| WORK TO COMPLETE |
Your response should be an exact transcription of the data, images excluded.

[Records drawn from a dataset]

++++++++++

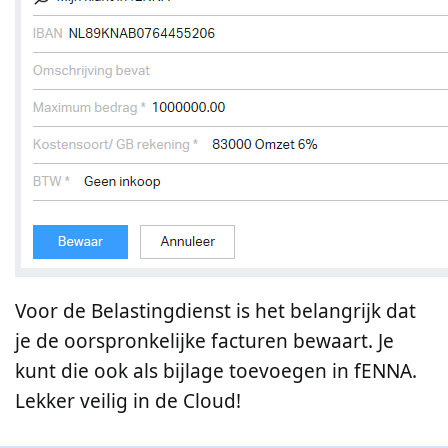
Voor de Belastingdienst is het belangrijk dat
je de oorspronkelijke facturen bewaart. Je
kunt die ook als bijlage toevoegen in fENNA.
Lekker veilig in de Cloud!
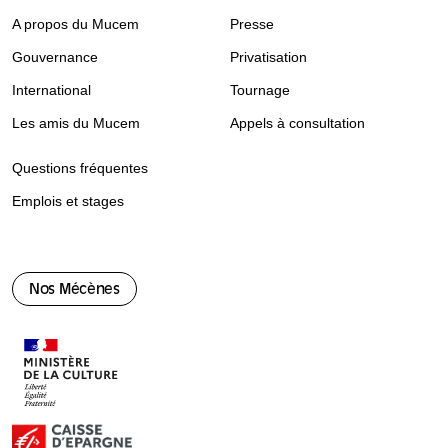
A propos du Mucem
Presse
Gouvernance
Privatisation
International
Tournage
Les amis du Mucem
Appels à consultation
Questions fréquentes
Emplois et stages
Nos Mécènes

++++++++++

| SOLUTION TO THE EXERCISE |
Voor de Belastingdienst is het belangrijk dat
je de oorspronkelijke facturen bewaart. Je
kunt die ook als bijlage toevoegen in fENNA.
Lekker veilig in de Cloud!
A propos du Mucem
Presse
Gouvernance
Privatisation
International
Tournage
Les amis du Mucem
Appels à consultation
Questions fréquentes
Emplois et stages
Nos Mécènes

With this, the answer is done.